Krause came to Tucumcari and purchased an old Coca Cola bottling operation with three partners that are no longer with him.

“We had no customers, very little money,” he said. “It was a hard road.”

At the start, Krause began making 40-pound blocks of Cheddar, with plans to enter the retail market immediately.

“We didn’t have the money. We didn’t have the name to support our cheese. What we had was nothing.”

By accident Krause got into making Feta.

“I bumped into a Greek man in Houston. He was a New York transplant. He wanted some Feta for himself and a few of his friends all over the country.”

Despite the many stops throughout the industry, Krause never made Feta cheese but also never doubted that he could. It just took several attempts before he perfected it.

“I have a Harvard education in Feta,” Krause said. “Because I learned it all myself the hard way — the expensive way.”

Today he has one partner, Art Schaap, a dairyman who owns Schaap Dairies out of nearby Clovis, NM.

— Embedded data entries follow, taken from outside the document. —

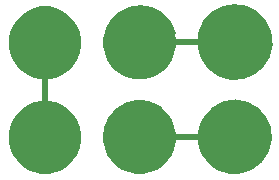
<source format=gbs>
%TF.GenerationSoftware,KiCad,Pcbnew,5.0.0-fee4fd1~66~ubuntu16.04.1*%
%TF.CreationDate,2018-09-15T14:44:57-07:00*%
%TF.ProjectId,2x3-Dark-Detector,3278332D4461726B2D4465746563746F,1.0*%
%TF.SameCoordinates,Original*%
%TF.FileFunction,Soldermask,Bot*%
%TF.FilePolarity,Negative*%
%FSLAX46Y46*%
G04 Gerber Fmt 4.6, Leading zero omitted, Abs format (unit mm)*
G04 Created by KiCad (PCBNEW 5.0.0-fee4fd1~66~ubuntu16.04.1) date Sat Sep 15 14:44:57 2018*
%MOMM*%
%LPD*%
G01*
G04 APERTURE LIST*
%ADD10C,0.500000*%
%ADD11C,0.700000*%
%ADD12C,0.350000*%
G04 APERTURE END LIST*
D10*
X87566500Y-36004500D02*
X87566500Y-29083000D01*
X96012000Y-36639500D02*
X102933500Y-36639500D01*
X95885000Y-28575000D02*
X102806500Y-28575000D01*
D11*
X98348479Y-36823150D02*
G75*
G02X97155000Y-34290000I-2760462J247150D01*
G01*
X97471200Y-30631051D02*
G75*
G02X98298000Y-27813000I-1840200J2070219D01*
G01*
X101916972Y-34371467D02*
G75*
G02X100838000Y-36830000I1715028J-2218701D01*
G01*
X100836464Y-27909399D02*
G75*
G02X101600000Y-30607000I2795536J-665601D01*
G01*
D12*
G36*
X104463796Y-33681517D02*
X105023625Y-33913406D01*
X105023627Y-33913407D01*
X105527463Y-34250060D01*
X105955939Y-34678536D01*
X106292594Y-35182375D01*
X106524483Y-35742204D01*
X106642700Y-36336521D01*
X106642700Y-36942479D01*
X106524483Y-37536796D01*
X106292594Y-38096625D01*
X106292593Y-38096627D01*
X105955940Y-38600463D01*
X105527463Y-39028940D01*
X105023627Y-39365593D01*
X105023626Y-39365594D01*
X105023625Y-39365594D01*
X104463796Y-39597483D01*
X103869479Y-39715700D01*
X103263521Y-39715700D01*
X102669204Y-39597483D01*
X102109375Y-39365594D01*
X102109374Y-39365594D01*
X102109373Y-39365593D01*
X101605537Y-39028940D01*
X101177060Y-38600463D01*
X100840407Y-38096627D01*
X100840406Y-38096625D01*
X100608517Y-37536796D01*
X100490300Y-36942479D01*
X100490300Y-36336521D01*
X100608517Y-35742204D01*
X100840406Y-35182375D01*
X101177061Y-34678536D01*
X101605537Y-34250060D01*
X102109373Y-33913407D01*
X102109375Y-33913406D01*
X102669204Y-33681517D01*
X103263521Y-33563300D01*
X103869479Y-33563300D01*
X104463796Y-33681517D01*
X104463796Y-33681517D01*
G37*
G36*
X96463796Y-33681517D02*
X97023625Y-33913406D01*
X97023627Y-33913407D01*
X97527463Y-34250060D01*
X97955939Y-34678536D01*
X98292594Y-35182375D01*
X98524483Y-35742204D01*
X98642700Y-36336521D01*
X98642700Y-36942479D01*
X98524483Y-37536796D01*
X98292594Y-38096625D01*
X98292593Y-38096627D01*
X97955940Y-38600463D01*
X97527463Y-39028940D01*
X97023627Y-39365593D01*
X97023626Y-39365594D01*
X97023625Y-39365594D01*
X96463796Y-39597483D01*
X95869479Y-39715700D01*
X95263521Y-39715700D01*
X94669204Y-39597483D01*
X94109375Y-39365594D01*
X94109374Y-39365594D01*
X94109373Y-39365593D01*
X93605537Y-39028940D01*
X93177060Y-38600463D01*
X92840407Y-38096627D01*
X92840406Y-38096625D01*
X92608517Y-37536796D01*
X92490300Y-36942479D01*
X92490300Y-36336521D01*
X92608517Y-35742204D01*
X92840406Y-35182375D01*
X93177061Y-34678536D01*
X93605537Y-34250060D01*
X94109373Y-33913407D01*
X94109375Y-33913406D01*
X94669204Y-33681517D01*
X95263521Y-33563300D01*
X95869479Y-33563300D01*
X96463796Y-33681517D01*
X96463796Y-33681517D01*
G37*
G36*
X88463796Y-33681517D02*
X89023625Y-33913406D01*
X89023627Y-33913407D01*
X89527463Y-34250060D01*
X89955939Y-34678536D01*
X90292594Y-35182375D01*
X90524483Y-35742204D01*
X90642700Y-36336521D01*
X90642700Y-36942479D01*
X90524483Y-37536796D01*
X90292594Y-38096625D01*
X90292593Y-38096627D01*
X89955940Y-38600463D01*
X89527463Y-39028940D01*
X89023627Y-39365593D01*
X89023626Y-39365594D01*
X89023625Y-39365594D01*
X88463796Y-39597483D01*
X87869479Y-39715700D01*
X87263521Y-39715700D01*
X86669204Y-39597483D01*
X86109375Y-39365594D01*
X86109374Y-39365594D01*
X86109373Y-39365593D01*
X85605537Y-39028940D01*
X85177060Y-38600463D01*
X84840407Y-38096627D01*
X84840406Y-38096625D01*
X84608517Y-37536796D01*
X84490300Y-36942479D01*
X84490300Y-36336521D01*
X84608517Y-35742204D01*
X84840406Y-35182375D01*
X85177061Y-34678536D01*
X85605537Y-34250060D01*
X86109373Y-33913407D01*
X86109375Y-33913406D01*
X86669204Y-33681517D01*
X87263521Y-33563300D01*
X87869479Y-33563300D01*
X88463796Y-33681517D01*
X88463796Y-33681517D01*
G37*
G36*
X104463796Y-25681517D02*
X105023625Y-25913406D01*
X105023627Y-25913407D01*
X105527463Y-26250060D01*
X105955939Y-26678536D01*
X106292594Y-27182375D01*
X106524483Y-27742204D01*
X106642700Y-28336521D01*
X106642700Y-28942479D01*
X106524483Y-29536796D01*
X106292594Y-30096625D01*
X106292593Y-30096627D01*
X105955940Y-30600463D01*
X105527463Y-31028940D01*
X105023627Y-31365593D01*
X105023626Y-31365594D01*
X105023625Y-31365594D01*
X104463796Y-31597483D01*
X103869479Y-31715700D01*
X103263521Y-31715700D01*
X102669204Y-31597483D01*
X102109375Y-31365594D01*
X102109374Y-31365594D01*
X102109373Y-31365593D01*
X101605537Y-31028940D01*
X101177060Y-30600463D01*
X100840407Y-30096627D01*
X100840406Y-30096625D01*
X100608517Y-29536796D01*
X100490300Y-28942479D01*
X100490300Y-28336521D01*
X100608517Y-27742204D01*
X100840406Y-27182375D01*
X101177061Y-26678536D01*
X101605537Y-26250060D01*
X102109373Y-25913407D01*
X102109375Y-25913406D01*
X102669204Y-25681517D01*
X103263521Y-25563300D01*
X103869479Y-25563300D01*
X104463796Y-25681517D01*
X104463796Y-25681517D01*
G37*
G36*
X96463796Y-25681517D02*
X97023625Y-25913406D01*
X97023627Y-25913407D01*
X97527463Y-26250060D01*
X97955939Y-26678536D01*
X98292594Y-27182375D01*
X98524483Y-27742204D01*
X98642700Y-28336521D01*
X98642700Y-28942479D01*
X98524483Y-29536796D01*
X98292594Y-30096625D01*
X98292593Y-30096627D01*
X97955940Y-30600463D01*
X97527463Y-31028940D01*
X97023627Y-31365593D01*
X97023626Y-31365594D01*
X97023625Y-31365594D01*
X96463796Y-31597483D01*
X95869479Y-31715700D01*
X95263521Y-31715700D01*
X94669204Y-31597483D01*
X94109375Y-31365594D01*
X94109374Y-31365594D01*
X94109373Y-31365593D01*
X93605537Y-31028940D01*
X93177060Y-30600463D01*
X92840407Y-30096627D01*
X92840406Y-30096625D01*
X92608517Y-29536796D01*
X92490300Y-28942479D01*
X92490300Y-28336521D01*
X92608517Y-27742204D01*
X92840406Y-27182375D01*
X93177061Y-26678536D01*
X93605537Y-26250060D01*
X94109373Y-25913407D01*
X94109375Y-25913406D01*
X94669204Y-25681517D01*
X95263521Y-25563300D01*
X95869479Y-25563300D01*
X96463796Y-25681517D01*
X96463796Y-25681517D01*
G37*
G36*
X88463796Y-25681517D02*
X89023625Y-25913406D01*
X89023627Y-25913407D01*
X89527463Y-26250060D01*
X89955939Y-26678536D01*
X90292594Y-27182375D01*
X90524483Y-27742204D01*
X90642700Y-28336521D01*
X90642700Y-28942479D01*
X90524483Y-29536796D01*
X90292594Y-30096625D01*
X90292593Y-30096627D01*
X89955940Y-30600463D01*
X89527463Y-31028940D01*
X89023627Y-31365593D01*
X89023626Y-31365594D01*
X89023625Y-31365594D01*
X88463796Y-31597483D01*
X87869479Y-31715700D01*
X87263521Y-31715700D01*
X86669204Y-31597483D01*
X86109375Y-31365594D01*
X86109374Y-31365594D01*
X86109373Y-31365593D01*
X85605537Y-31028940D01*
X85177060Y-30600463D01*
X84840407Y-30096627D01*
X84840406Y-30096625D01*
X84608517Y-29536796D01*
X84490300Y-28942479D01*
X84490300Y-28336521D01*
X84608517Y-27742204D01*
X84840406Y-27182375D01*
X85177061Y-26678536D01*
X85605537Y-26250060D01*
X86109373Y-25913407D01*
X86109375Y-25913406D01*
X86669204Y-25681517D01*
X87263521Y-25563300D01*
X87869479Y-25563300D01*
X88463796Y-25681517D01*
X88463796Y-25681517D01*
G37*
M02*

</source>
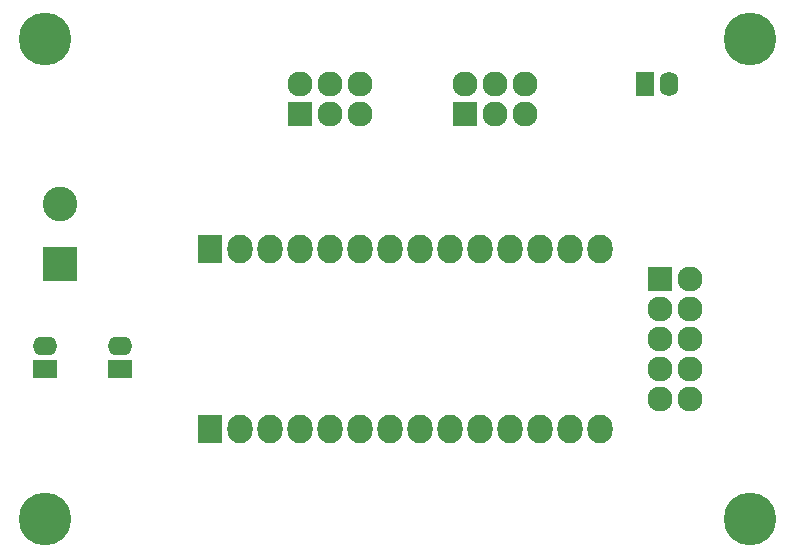
<source format=gbr>
G04 #@! TF.FileFunction,Soldermask,Top*
%FSLAX46Y46*%
G04 Gerber Fmt 4.6, Leading zero omitted, Abs format (unit mm)*
G04 Created by KiCad (PCBNEW 4.0.2+dfsg1-2~bpo8+1-stable) date Sun 16 Jul 2017 12:08:05 PM EEST*
%MOMM*%
G01*
G04 APERTURE LIST*
%ADD10C,0.050000*%
%ADD11R,2.127200X2.127200*%
%ADD12O,2.127200X2.127200*%
%ADD13R,2.127200X2.432000*%
%ADD14O,2.127200X2.432000*%
%ADD15R,1.600000X2.100000*%
%ADD16O,1.600000X2.100000*%
%ADD17R,2.100000X1.600000*%
%ADD18O,2.100000X1.600000*%
%ADD19C,4.464000*%
%ADD20R,2.940000X2.940000*%
%ADD21C,2.940000*%
G04 APERTURE END LIST*
D10*
D11*
X134620000Y-97790000D03*
D12*
X134620000Y-95250000D03*
X137160000Y-97790000D03*
X137160000Y-95250000D03*
X139700000Y-97790000D03*
X139700000Y-95250000D03*
D11*
X120650000Y-97790000D03*
D12*
X120650000Y-95250000D03*
X123190000Y-97790000D03*
X123190000Y-95250000D03*
X125730000Y-97790000D03*
X125730000Y-95250000D03*
D13*
X113030000Y-124460000D03*
D14*
X115570000Y-124460000D03*
X118110000Y-124460000D03*
X120650000Y-124460000D03*
X123190000Y-124460000D03*
X125730000Y-124460000D03*
X128270000Y-124460000D03*
X130810000Y-124460000D03*
X133350000Y-124460000D03*
X135890000Y-124460000D03*
X138430000Y-124460000D03*
X140970000Y-124460000D03*
X143510000Y-124460000D03*
X146050000Y-124460000D03*
D13*
X113030000Y-109220000D03*
D14*
X115570000Y-109220000D03*
X118110000Y-109220000D03*
X120650000Y-109220000D03*
X123190000Y-109220000D03*
X125730000Y-109220000D03*
X128270000Y-109220000D03*
X130810000Y-109220000D03*
X133350000Y-109220000D03*
X135890000Y-109220000D03*
X138430000Y-109220000D03*
X140970000Y-109220000D03*
X143510000Y-109220000D03*
X146050000Y-109220000D03*
D15*
X149860000Y-95250000D03*
D16*
X151860000Y-95250000D03*
D17*
X99060000Y-119380000D03*
D18*
X99060000Y-117380000D03*
D17*
X105410000Y-119380000D03*
D18*
X105410000Y-117380000D03*
D19*
X158750000Y-91440000D03*
X99060000Y-91440000D03*
X158750000Y-132080000D03*
X99060000Y-132080000D03*
D20*
X100330000Y-110490000D03*
D21*
X100330000Y-105410000D03*
D11*
X151130000Y-111760000D03*
D12*
X153670000Y-111760000D03*
X151130000Y-114300000D03*
X153670000Y-114300000D03*
X151130000Y-116840000D03*
X153670000Y-116840000D03*
X151130000Y-119380000D03*
X153670000Y-119380000D03*
X151130000Y-121920000D03*
X153670000Y-121920000D03*
M02*

</source>
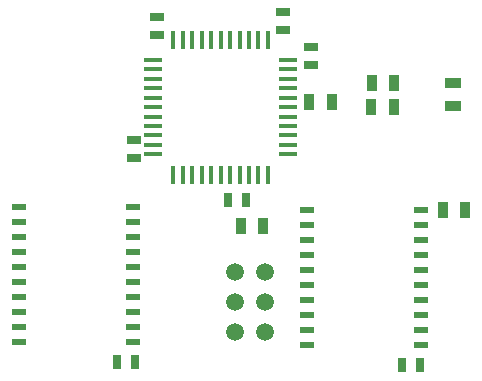
<source format=gbp>
G04 (created by PCBNEW-RS274X (2012-07-14 BZR 3647)-testing) date Sun 15 Jul 2012 11:18:50 PM EEST*
%MOIN*%
G04 Gerber Fmt 3.4, Leading zero omitted, Abs format*
%FSLAX34Y34*%
G01*
G70*
G90*
G04 APERTURE LIST*
%ADD10C,0.006*%
%ADD11R,0.05X0.02*%
%ADD12R,0.035X0.055*%
%ADD13R,0.025X0.045*%
%ADD14R,0.045X0.025*%
%ADD15R,0.016X0.06*%
%ADD16R,0.06X0.016*%
%ADD17R,0.055X0.035*%
%ADD18C,0.0591*%
G04 APERTURE END LIST*
G54D10*
G54D11*
X66172Y-65644D03*
X66172Y-66144D03*
X66172Y-66644D03*
X66172Y-67144D03*
X66172Y-67644D03*
X66172Y-68144D03*
X66172Y-68644D03*
X66172Y-69144D03*
X66172Y-69644D03*
X66172Y-70144D03*
X62372Y-70144D03*
X62372Y-69644D03*
X62372Y-69144D03*
X62372Y-68644D03*
X62372Y-68144D03*
X62372Y-67644D03*
X62372Y-67144D03*
X62372Y-66644D03*
X62372Y-66144D03*
X62372Y-65644D03*
X56585Y-65545D03*
X56585Y-66045D03*
X56585Y-66545D03*
X56585Y-67045D03*
X56585Y-67545D03*
X56585Y-68045D03*
X56585Y-68545D03*
X56585Y-69045D03*
X56585Y-69545D03*
X56585Y-70045D03*
X52785Y-70045D03*
X52785Y-69545D03*
X52785Y-69045D03*
X52785Y-68545D03*
X52785Y-68045D03*
X52785Y-67545D03*
X52785Y-67045D03*
X52785Y-66545D03*
X52785Y-66045D03*
X52785Y-65545D03*
G54D12*
X66908Y-65669D03*
X67658Y-65669D03*
X65296Y-61417D03*
X64546Y-61417D03*
X65277Y-62224D03*
X64527Y-62224D03*
G54D13*
X66166Y-70827D03*
X65566Y-70827D03*
X56639Y-70709D03*
X56039Y-70709D03*
G54D14*
X56614Y-63322D03*
X56614Y-63922D03*
G54D15*
X59508Y-59974D03*
X59823Y-59974D03*
X60138Y-59974D03*
X60453Y-59974D03*
X60768Y-59974D03*
X61083Y-59974D03*
X59193Y-59974D03*
X58878Y-59974D03*
X58563Y-59974D03*
X58248Y-59974D03*
X57933Y-59974D03*
X59508Y-64474D03*
X59823Y-64474D03*
X60138Y-64474D03*
X60453Y-64474D03*
X60768Y-64474D03*
X61083Y-64474D03*
X59193Y-64474D03*
X58878Y-64474D03*
X58563Y-64474D03*
X58248Y-64474D03*
X57933Y-64474D03*
G54D16*
X61758Y-62224D03*
X57258Y-62224D03*
X61758Y-62539D03*
X57258Y-62539D03*
X57258Y-62854D03*
X61758Y-62854D03*
X61758Y-63169D03*
X57258Y-63169D03*
X57258Y-63484D03*
X61758Y-63484D03*
X61758Y-63799D03*
X57258Y-63799D03*
X57258Y-61909D03*
X61758Y-61909D03*
X61758Y-61594D03*
X57258Y-61594D03*
X57258Y-61279D03*
X61758Y-61279D03*
X61758Y-60964D03*
X57258Y-60964D03*
X57258Y-60649D03*
X61758Y-60649D03*
G54D12*
X60926Y-66181D03*
X60176Y-66181D03*
G54D17*
X67244Y-61436D03*
X67244Y-62186D03*
G54D12*
X62460Y-62047D03*
X63210Y-62047D03*
G54D14*
X57402Y-59808D03*
X57402Y-59208D03*
X62520Y-60812D03*
X62520Y-60212D03*
X61594Y-59670D03*
X61594Y-59070D03*
G54D18*
X60972Y-67720D03*
X59972Y-67720D03*
X60972Y-68720D03*
X59972Y-68720D03*
X60972Y-69720D03*
X59972Y-69720D03*
G54D13*
X60359Y-65315D03*
X59759Y-65315D03*
M02*

</source>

Milk is provided by Schaap and is not a problem for Tucumcari. The city is located just off the borders of Western Kansas, West Texas and Clovis, NM is a milk shed.

“The first eight years all the milk came from the Rio Grande valley,” Krause said. “But you look at western Kansas and western Texas. The milk output is amazing.”

State of New Mexico

Krause said the state of New Mexico is fantastic.

Recently, Tucumcari Mountain Cheese Factory received a grant with incentives to expand. In order to receive the grant, however, Krause will need to add 10 more people.

“Job creation is very important. We are a tiny cheese plant in this state. It’s big for this town but small for the state.”

Krause says he has a real good crew of workers and after 20 years the company is getting a real cheese culture established.

Plans to Enter Retail Market

With the addition of 10 more people and the company culture, Krause now figures he has the capability to enter the retail market with his Feta.

“Right now we’re mostly foodservice. About 99 percent foodservice. We’re one of the largest foodservice Feta sellers in southern California. We’re up to three semi loads a week,” Krause said. “But we really want to move into the retail market.”
Krause will again be marketing his cheese for the retail industry in the Southwest parts of the United States.

“There is so much competition in Wisconsin and the Northeast, New York, we’re going to try and focus on our little corner of the world.”

Krause will soon buy some property down the street from the cheese plant.

“We’re short of space. We’re adding 30,000 square feet of warehouse with more coolers and packaging and distribution,” Krause said.

The new packaging area will house what Krause says is the fastest growing part of his cheese business.

“Right now we’re mostly foodservice. We’re one of the largest foodservice Feta sellers in southern California. But we really want to move into retail...”
Chuck Krause

“The crumble Feta is big and it’s growing. We have plans to do more of that.”

Besides the standard Feta cheese, the company started making no-fat Feta.

“To get some new business we started making a zero percent fat. Again, sales are growing. We don’t promote it because we don’t have the capacity. We are going to have a better, bigger facility where we can make more cheese and increase sales.”

Krause’s foodservice business consists of 28-pound pails down to 10-ounce packages.

“We don’t have much for retail, right now, but we’re in the process of it.”
Krause is still about a year out before he can crank up production. But he’s a bit anxious to get going.

“We started with nothing. No one thought I was going to make it,” Krause said. “No one was going to borrow me any money. Now look at us.”